Mathematics; a language for Economics

Most noted universities across the world offer rigorous courses in mathematics at the undergraduate level to award an honours degree in Economics.

Written by Guest

July 22, 2023 10:45 IST

Mathematics; a language for Economics.

By Pushkarni Panchamukhi and Sahil Mehra

Noted Economist Prof. Ha-Joon Chang, who teaches at Cambridge University, said “95% of economics is common sense – made to look difficult, with the use of jargon and mathematics”. This statement almost puts economics to shame as it prides itself as the most exact science among all social sciences. Putting aside and leaving behind the historical, sociological and even the political dimensions to understanding the working of an economy, mathematics has emerged as the most prominent and dominant influence on economics. It was during the late 19^th century that economists, most of them trained in natural sciences, like Jevons, Walras and Fisher, desired to ‘uplift’ the stature of economics to make it into ‘hard’ science like physics. They brought mathematical tools like calculus – from measuring the trajectory of the moon or a falling apple to describing the behaviour of individuals in an economy.

Since its humble beginnings, the application of mathematics in economics has evolved and can be broadly categorised into two uses; one, is the descriptive mathematics and statistics, and; second, mathematical modelling. Descriptive mathematical and statistical tools like, calculating averages, variations in data, matrix algebra (for relations between different sectors of the economy), and probability are essential for any analysis that involves or is dependent upon empirics. It ranges from the knowledge of simple calculations like GDP, consumer price index, inflation rates, present discount values, etc., that enrich our understanding of these concepts, to comparative calculations of yields and returns, budgeting, making sense of public finance, etc., along with hands-on practice on various data softwares like R, STATA, E-Views, SPSS, etc., which enhances analytical proficiency. These tools help us in describing the data at hand and draw certain conclusions and implications for a broader level of understanding that is grounded in some economic theory. On the other hand, mathematical modelling is a completely different ball game where, using mathematical language/equations, definite yet elegant models are created as an abstraction and simplification of the real world. Treating these models as benchmarks real economic situations are measured, as deviations from these pristine models.

Most noted universities across the world offer rigorous courses in mathematics at the undergraduate level to award an honours degree in Economics. It is hardly surprising therefore when economics students who already have a foundation in maths or students coming from pure sciences fare far better than those who get nervous seeing numbers or graphs. Yet, whether these graduates will make good economists and be able to analyse the real complex world is a tough question. Much depends on the pedagogical techniques we use in the classroom as economics teachers. Giving prominence to real-life issues and underlining the economic context to the mathematical equations will not only demystify the maths but also highlight the common sense in economics, the multitude of possibilities in human behaviour and therefore the numerous ways to analyse economic situations.

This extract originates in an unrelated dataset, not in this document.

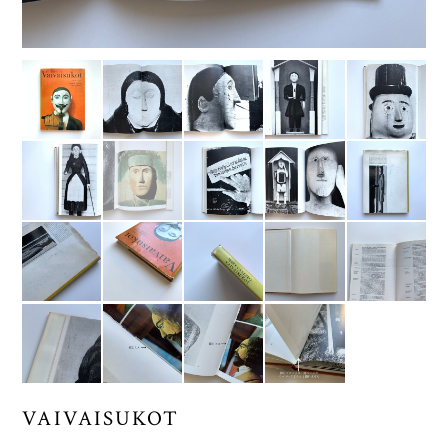
VAIVAISUKOT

Dehumanising economics by, for instance, treating labour only as an input cost in a profit maximising problem and undermining the value of labour or the detrimental effects of unemployment, will give rise to limited perspectives or a fragmented understanding of the economy.

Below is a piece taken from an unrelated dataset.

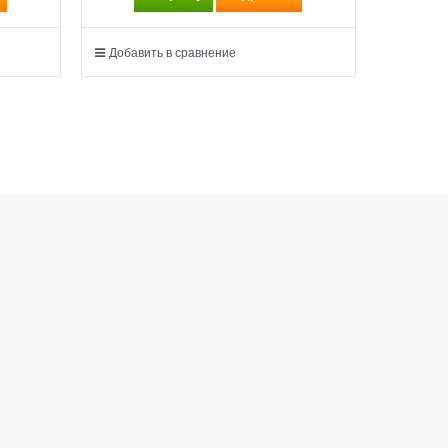
Добавить в сравнение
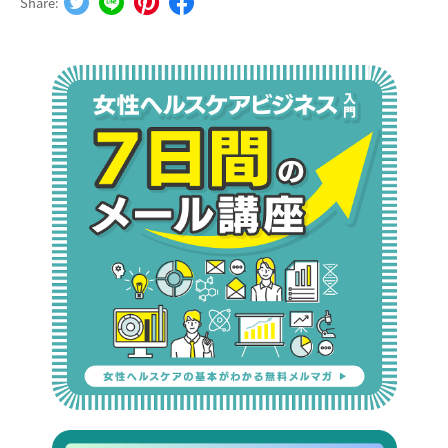
Share:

Mathematical economics, a happy coalition of economics and maths, has prominently dominated the work of many nobel laureates. While some have used it as a tool to present elaborate, discursive theories in the form of equations, others such as Gerard Debreu who was a trained mathematician turned economist, have been criticised for developing mathematical models that are unrealistic or irrelevant for policy making. In the words of Nobel laureate, Paul Krugman, “…it is important for your colleagues (and students) to understand how you arrived at your conclusions, partly so that they can look for weak points, partly so that they may find other uses for the technical tricks you used to think an issue through.”